Blaming dot com yuppies for terribly bad manners may be fun, but the media is missing the bigger story.
Written by Charles Cooper, Contributor
If you happen to live in the greater Bay Area, it's only a matter of time before some yuppie jerk driving a sports utility vehicle cuts you off.

That used to send me into near homicidal rages. But I now simply accept aggressive driving behavior as just one of the natural hazards associated with living in dotcom dominated traffic zones. San Francisco and its environs are flush with folks who have profited mightily by working for Internet companies. And judging from the mix of road traffic, a lot of them prefer autos that could double for armored personnel carriers.

You'll see much the same thing in Cambridge, Mass., New York City and the suburbs around Washington, D.C. -- all regions where the Web has put a lot of cash into peoples' pockets -- where rules of road courtesy are, well, optional at best.

But the SUV has become portrayed as the emblem of the national media's fascination with the doings of dotcoms. The picture being drawn is one of a bunch of cell-phone toting, beeper-ridden, cyber-selfish toads who get off by comparing the size of their PDAs. At best, they are congenital cads; at worst, simply rude beyond belief.

One day soon I expect some enterprising headline writer will dub this the Me Generation on DSL.

This is curious stuff.

The dotcoms surely make inviting targets for ridicule. But as with all generalizations, there's the hype and then there's the reality. Are the new cyber elites really more ill-mannered than other people in this great, big country?

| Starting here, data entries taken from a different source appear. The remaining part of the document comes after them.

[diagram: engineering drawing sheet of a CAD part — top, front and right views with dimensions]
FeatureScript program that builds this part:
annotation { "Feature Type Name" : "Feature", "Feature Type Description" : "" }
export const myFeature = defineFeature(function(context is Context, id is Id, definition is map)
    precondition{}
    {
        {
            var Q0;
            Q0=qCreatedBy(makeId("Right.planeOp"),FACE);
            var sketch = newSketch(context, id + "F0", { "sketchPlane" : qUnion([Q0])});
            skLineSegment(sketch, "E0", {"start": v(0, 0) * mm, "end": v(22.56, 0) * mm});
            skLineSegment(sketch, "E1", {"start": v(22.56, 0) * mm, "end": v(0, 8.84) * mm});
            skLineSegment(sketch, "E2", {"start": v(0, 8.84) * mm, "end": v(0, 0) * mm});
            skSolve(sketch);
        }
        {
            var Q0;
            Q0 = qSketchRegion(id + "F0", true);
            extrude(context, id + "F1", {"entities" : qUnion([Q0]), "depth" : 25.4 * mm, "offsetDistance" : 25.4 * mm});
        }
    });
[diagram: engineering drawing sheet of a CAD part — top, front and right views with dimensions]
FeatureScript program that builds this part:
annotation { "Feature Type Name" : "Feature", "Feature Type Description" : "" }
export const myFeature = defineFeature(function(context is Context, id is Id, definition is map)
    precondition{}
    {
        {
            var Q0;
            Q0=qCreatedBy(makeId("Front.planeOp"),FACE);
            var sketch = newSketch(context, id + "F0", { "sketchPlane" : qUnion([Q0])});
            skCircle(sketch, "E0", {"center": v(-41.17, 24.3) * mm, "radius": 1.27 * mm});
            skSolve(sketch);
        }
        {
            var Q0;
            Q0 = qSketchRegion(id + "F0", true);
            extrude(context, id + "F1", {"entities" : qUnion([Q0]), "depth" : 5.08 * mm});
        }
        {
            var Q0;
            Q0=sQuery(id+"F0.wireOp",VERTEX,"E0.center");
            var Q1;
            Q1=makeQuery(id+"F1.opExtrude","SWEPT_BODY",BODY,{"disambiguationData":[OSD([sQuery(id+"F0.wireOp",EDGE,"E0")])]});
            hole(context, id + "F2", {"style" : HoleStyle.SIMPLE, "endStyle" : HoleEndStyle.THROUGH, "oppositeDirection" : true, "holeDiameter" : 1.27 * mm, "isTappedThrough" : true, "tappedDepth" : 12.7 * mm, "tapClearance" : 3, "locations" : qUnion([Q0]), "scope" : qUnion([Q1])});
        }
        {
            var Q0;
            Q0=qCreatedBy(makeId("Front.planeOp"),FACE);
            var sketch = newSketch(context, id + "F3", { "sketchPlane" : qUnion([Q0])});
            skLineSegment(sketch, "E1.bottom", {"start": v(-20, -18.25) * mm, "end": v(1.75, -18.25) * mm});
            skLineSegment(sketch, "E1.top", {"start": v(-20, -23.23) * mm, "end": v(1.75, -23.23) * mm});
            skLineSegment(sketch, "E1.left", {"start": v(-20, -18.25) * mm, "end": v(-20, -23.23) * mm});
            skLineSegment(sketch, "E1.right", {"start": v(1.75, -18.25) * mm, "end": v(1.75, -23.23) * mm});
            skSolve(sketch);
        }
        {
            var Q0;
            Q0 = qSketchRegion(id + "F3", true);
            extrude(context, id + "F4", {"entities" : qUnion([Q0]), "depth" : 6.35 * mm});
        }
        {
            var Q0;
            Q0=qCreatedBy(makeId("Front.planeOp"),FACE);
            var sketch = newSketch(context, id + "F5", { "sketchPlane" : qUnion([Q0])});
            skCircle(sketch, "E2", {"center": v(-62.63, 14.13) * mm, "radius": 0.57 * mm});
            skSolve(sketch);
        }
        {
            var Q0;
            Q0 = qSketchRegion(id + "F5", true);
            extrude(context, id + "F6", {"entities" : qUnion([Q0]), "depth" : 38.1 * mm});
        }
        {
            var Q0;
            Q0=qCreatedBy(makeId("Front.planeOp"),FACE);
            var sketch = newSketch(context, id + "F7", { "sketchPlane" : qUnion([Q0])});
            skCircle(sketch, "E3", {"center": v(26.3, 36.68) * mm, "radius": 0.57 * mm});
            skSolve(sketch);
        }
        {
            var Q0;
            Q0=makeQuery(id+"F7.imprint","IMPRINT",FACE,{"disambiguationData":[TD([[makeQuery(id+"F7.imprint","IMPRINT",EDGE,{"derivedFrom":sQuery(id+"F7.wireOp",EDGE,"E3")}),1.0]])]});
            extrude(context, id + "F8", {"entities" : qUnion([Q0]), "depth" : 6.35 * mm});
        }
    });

Last time I checked, Meg Whitman wasn't calling any business rival a "scumbag." And yet that's what a certain congressman -- a congressman! -- publicly said about the president of the United States. The most insulting thing I recall Bill Gates ever saying was that a certain so-and-so he disagreed with just wasn't "technical." Maybe that rates as a "yo mama wears army boots" among geeks. The rest of us civilians would shrug it off.

The simple fact is that people with disposable income are going to buy the latest toys, a fact that gets under some peoples' skin. A recent article in the Wall Street Journal quoted a certain Darlene Lutz, who was particularly bent out of shape by selfish cell-phone users. "People walk down the street glued to their cell phones, their beepers and their PalmPilots," she told the newspaper. "They don't care who is around them."

Ms. Lutz, identified as a New York art advisor, has obviously spent too much time in the 'burbs. As a born-and-bred New Yorker I can tell you I don't want people walking toward me to start cheery conversations about water lillies. Maybe that stuff is a nice way to break the ice in Marietta, Ga., but that'll only elicit incredulous stares in the Big Apple.

The real issue is better taken up by psychologists. There is something that's particularly American about rooting for obnoxious hot shots to fail. 'Fess up: Weren't you thrilled beyond belief when the New York Mets gave Rickey Henderson his walking papers last week. And for a while, didn't you believe celestial justice was back in style after The Donald's fortunes (temporarily) went south?

Arrogant dotcommies there surely are. But bad manners didn't get invented in Silicon Valley or the other pockets of cyber good fortune around the country. Civility may be going out of style. But you'll have to probe much deeper to find the real answer.

And if you don't agree, go stuff yourself!